The Text to SRT tool converts a plain text script or transcript into a properly formatted .srt subtitle file. It handles the formatting — sequence numbers, timestamps, line breaks — so you can focus on the content. The .srt file it produces is ready to review, fine-tune, and burn into your video using the Add Subtitles tool.
What You Need Before Starting
- Your script or transcript as plain text — each line or sentence you want as a separate subtitle entry on its own line. Remove filler words, false starts, and anything you don’t want captioned.
- An idea of your start time — when in the video does your first subtitle appear? (Usually a second or two after the video begins, not at 00:00:00.)
- An idea of your average line duration — how long each subtitle line should display. A rough guide: 3–5 seconds per line for normal speaking pace.
Step-by-Step: Generating Your SRT File
Go to videotoolshack.com/tools/text-to-srt.php. No sign-in, no uploads, everything in your browser.

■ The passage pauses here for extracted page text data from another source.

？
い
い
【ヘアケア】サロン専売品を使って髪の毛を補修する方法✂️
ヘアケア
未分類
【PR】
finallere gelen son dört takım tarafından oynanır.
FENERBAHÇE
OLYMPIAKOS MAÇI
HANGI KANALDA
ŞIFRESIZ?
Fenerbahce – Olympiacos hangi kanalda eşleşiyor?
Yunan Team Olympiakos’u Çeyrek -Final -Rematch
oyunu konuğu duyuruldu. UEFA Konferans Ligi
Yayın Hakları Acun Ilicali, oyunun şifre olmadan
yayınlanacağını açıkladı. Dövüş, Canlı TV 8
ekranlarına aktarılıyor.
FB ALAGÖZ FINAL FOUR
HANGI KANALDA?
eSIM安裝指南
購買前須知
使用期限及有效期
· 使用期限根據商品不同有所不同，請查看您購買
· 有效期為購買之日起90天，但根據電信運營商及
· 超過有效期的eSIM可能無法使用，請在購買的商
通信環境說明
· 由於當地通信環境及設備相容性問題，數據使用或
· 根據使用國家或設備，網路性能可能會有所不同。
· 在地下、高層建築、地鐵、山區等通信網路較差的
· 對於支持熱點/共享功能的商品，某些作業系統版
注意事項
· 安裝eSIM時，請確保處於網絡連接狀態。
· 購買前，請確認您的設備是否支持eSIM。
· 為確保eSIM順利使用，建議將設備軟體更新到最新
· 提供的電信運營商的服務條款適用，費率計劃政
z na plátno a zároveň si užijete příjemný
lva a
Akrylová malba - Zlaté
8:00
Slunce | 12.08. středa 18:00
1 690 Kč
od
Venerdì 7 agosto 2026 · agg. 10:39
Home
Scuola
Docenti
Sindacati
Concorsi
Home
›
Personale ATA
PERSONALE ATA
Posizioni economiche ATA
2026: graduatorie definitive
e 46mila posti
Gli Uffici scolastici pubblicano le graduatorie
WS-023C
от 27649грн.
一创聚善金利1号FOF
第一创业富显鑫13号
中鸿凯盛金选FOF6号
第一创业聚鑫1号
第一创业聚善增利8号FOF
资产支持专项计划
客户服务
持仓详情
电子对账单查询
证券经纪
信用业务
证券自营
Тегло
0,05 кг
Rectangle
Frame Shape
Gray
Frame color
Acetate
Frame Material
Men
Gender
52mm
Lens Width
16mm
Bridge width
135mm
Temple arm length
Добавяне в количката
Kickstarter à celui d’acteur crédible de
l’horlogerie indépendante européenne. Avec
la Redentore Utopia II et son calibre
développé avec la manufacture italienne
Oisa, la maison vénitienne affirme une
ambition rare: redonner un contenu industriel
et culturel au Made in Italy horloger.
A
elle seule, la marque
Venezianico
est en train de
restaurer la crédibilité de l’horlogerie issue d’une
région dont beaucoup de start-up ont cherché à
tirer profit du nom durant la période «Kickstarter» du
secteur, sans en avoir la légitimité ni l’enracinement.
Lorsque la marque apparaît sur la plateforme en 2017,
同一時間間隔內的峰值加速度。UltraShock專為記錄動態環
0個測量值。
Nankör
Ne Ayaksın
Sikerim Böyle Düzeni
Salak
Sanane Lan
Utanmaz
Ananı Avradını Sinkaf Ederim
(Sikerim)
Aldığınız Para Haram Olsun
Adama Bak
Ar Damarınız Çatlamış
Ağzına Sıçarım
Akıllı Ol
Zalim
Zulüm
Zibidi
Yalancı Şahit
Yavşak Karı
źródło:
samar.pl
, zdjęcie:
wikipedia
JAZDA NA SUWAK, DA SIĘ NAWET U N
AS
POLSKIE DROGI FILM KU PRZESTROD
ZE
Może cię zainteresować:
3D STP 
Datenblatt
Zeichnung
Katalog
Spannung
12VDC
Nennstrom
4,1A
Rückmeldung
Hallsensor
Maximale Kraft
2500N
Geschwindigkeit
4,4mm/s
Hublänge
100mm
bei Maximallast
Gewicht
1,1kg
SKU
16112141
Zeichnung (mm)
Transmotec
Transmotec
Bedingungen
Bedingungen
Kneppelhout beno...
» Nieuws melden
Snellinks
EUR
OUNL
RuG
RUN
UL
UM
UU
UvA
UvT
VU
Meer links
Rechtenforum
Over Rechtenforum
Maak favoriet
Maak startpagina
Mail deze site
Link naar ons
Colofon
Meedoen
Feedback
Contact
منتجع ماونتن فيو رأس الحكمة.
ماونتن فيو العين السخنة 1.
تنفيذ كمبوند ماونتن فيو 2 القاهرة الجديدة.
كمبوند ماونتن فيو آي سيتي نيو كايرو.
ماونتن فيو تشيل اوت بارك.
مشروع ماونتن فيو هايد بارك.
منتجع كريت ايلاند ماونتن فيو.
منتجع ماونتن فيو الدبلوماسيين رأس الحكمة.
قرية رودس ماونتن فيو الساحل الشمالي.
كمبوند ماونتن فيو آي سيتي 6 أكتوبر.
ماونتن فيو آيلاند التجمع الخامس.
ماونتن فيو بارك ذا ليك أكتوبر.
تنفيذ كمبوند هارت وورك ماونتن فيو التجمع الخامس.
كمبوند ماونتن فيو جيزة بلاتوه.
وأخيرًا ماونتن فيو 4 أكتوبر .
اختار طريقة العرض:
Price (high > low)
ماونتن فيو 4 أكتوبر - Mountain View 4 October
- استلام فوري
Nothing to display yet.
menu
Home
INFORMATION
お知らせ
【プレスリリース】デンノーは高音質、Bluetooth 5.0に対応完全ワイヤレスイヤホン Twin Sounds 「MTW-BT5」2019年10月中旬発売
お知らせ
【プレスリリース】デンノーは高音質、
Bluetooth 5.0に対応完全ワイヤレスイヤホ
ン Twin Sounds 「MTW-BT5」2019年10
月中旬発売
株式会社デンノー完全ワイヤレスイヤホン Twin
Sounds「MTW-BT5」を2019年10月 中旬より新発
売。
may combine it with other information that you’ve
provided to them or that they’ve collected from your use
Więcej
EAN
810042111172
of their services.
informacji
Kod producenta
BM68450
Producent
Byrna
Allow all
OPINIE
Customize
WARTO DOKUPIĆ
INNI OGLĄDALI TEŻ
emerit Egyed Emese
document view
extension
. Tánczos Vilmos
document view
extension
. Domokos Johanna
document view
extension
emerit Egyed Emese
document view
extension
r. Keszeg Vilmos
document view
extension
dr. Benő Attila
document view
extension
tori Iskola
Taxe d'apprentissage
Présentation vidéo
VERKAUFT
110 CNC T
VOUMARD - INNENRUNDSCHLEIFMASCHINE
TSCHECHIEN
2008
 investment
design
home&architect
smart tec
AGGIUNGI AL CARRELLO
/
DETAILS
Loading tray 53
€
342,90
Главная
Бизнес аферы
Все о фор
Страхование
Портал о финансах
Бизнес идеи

Paste your script or transcript into the text input field. Each line becomes one subtitle entry. Keep lines to 1–2 sentences maximum — the standard is no more than 42 characters per line, 2 lines per subtitle block.
Enter your start time (when the first subtitle appears) and the duration per line (how long each subtitle displays). The tool calculates all timestamps automatically based on these values, distributing subtitle blocks evenly across your content.
Click Generate SRT. Download the .srt file. Open it in any text editor to review the output before using it.
The auto-generated timestamps are evenly spaced — a good starting point, but speech varies in pace. Open the .srt in a text editor and adjust individual timestamps where needed. Test by loading the SRT alongside your video in VLC before burning in.
Understanding the Generated SRT Format
The output file follows the standard SRT structure: a sequence number, a timestamp range in HH:MM:SS,mmm --> HH:MM:SS,mmm format, the subtitle text, and a blank line separating each block. Note the comma before milliseconds — not a period. This is the SRT standard and some tools fail silently if it’s wrong.
From SRT to Burned-In Captions
Once your SRT file timing is verified, the next step is burning the captions into your video with the Add Subtitles tool. Load your video and .srt file, and the captions become a permanent part of the video — guaranteed to display on every platform.